■ **WRITTEN PROBLEM A**
Name every game feature that the forum post on classless D&D says the poster's system leaves out.
■ **WRITTEN PROBLEM B**
From the forum post on classless D&D, write out the passage starting with "Re: Classless D&D" and going on through "share some ideas.".

I'm working on my own classless system M of M but going at it from a different direction. I didn't see your work until today. Interesting stuff. I notice in your last post you allocate skill points among "classes." My goal is just a list of skills my players can choose from with a number of skill points based on ?. Relative age? They then build their characters from a "base person" (racial differences?). No classes (except player defined), no templates, no PrC's, no feats. Right now I'm sticking with defining "class skills." I might be able to plug some of your stuff into my concept later on. Maybe you could use some of mine. :D
 

Re: Classless D&D

bloodymage said:
I'm working on my own classless system M of M but going at it from a different direction. I didn't see your work until today. Interesting stuff. I notice in your last post you allocate skill points among "classes." My goal is just a list of skills my players can choose from with a number of skill points based on ?. Relative age? They then build their characters from a "base person" (racial differences?). No classes (except player defined), no templates, no PrC's, no feats. Right now I'm sticking with defining "class skills." I might be able to plug some of your stuff into my concept later on. Maybe you could use some of mine. :D

Yeah, I just found your stuff a second ago, too. I definately think we could share some ideas.

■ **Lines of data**
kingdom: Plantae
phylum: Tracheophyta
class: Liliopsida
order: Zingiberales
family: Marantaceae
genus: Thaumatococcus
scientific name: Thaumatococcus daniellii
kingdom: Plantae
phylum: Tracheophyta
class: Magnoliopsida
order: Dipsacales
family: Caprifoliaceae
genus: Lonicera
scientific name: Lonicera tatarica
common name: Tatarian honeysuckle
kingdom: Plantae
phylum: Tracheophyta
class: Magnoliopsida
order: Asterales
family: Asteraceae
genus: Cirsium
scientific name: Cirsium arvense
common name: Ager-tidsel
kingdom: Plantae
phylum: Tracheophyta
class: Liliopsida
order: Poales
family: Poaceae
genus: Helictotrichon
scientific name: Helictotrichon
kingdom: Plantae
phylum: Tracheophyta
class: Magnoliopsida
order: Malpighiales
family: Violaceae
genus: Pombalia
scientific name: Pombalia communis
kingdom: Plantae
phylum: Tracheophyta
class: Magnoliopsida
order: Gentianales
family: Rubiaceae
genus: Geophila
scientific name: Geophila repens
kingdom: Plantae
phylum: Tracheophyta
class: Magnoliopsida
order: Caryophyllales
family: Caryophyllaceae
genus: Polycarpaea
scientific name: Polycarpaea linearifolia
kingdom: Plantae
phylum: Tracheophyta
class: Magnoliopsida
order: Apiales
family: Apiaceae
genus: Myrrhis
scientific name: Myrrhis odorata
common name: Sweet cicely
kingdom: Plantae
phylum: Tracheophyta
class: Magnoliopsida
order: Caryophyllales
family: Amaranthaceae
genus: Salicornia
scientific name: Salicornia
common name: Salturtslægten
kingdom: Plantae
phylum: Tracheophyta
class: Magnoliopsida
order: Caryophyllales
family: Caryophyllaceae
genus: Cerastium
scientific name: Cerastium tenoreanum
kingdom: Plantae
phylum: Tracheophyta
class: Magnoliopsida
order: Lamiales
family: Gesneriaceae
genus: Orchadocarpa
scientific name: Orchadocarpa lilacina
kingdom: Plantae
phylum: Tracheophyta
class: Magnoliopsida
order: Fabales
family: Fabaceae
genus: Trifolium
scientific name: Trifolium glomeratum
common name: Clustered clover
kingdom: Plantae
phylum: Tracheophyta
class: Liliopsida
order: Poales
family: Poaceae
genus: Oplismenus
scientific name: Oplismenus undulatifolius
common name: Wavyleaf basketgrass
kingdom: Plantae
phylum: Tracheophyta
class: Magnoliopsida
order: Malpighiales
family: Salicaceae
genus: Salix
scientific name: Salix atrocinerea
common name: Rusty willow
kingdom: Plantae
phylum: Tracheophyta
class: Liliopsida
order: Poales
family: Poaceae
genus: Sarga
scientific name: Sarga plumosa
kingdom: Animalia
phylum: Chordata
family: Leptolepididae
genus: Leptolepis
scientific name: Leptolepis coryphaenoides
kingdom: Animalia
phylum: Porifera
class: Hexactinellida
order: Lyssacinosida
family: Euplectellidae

■ **OUTPUT A**
- classes (except player defined)
- templates
- PrC's
- feats

■ **OUTPUT B**
Re: Classless D&D

bloodymage said:
I'm working on my own classless system M of M but going at it from a different direction. I didn't see your work until today. Interesting stuff. I notice in your last post you allocate skill points among "classes." My goal is just a list of skills my players can choose from with a number of skill points based on ?. Relative age? They then build their characters from a "base person" (racial differences?). No classes (except player defined), no templates, no PrC's, no feats. Right now I'm sticking with defining "class skills." I might be able to plug some of your stuff into my concept later on. Maybe you could use some of mine. :D

Yeah, I just found your stuff a second ago, too. I definately think we could share some ideas.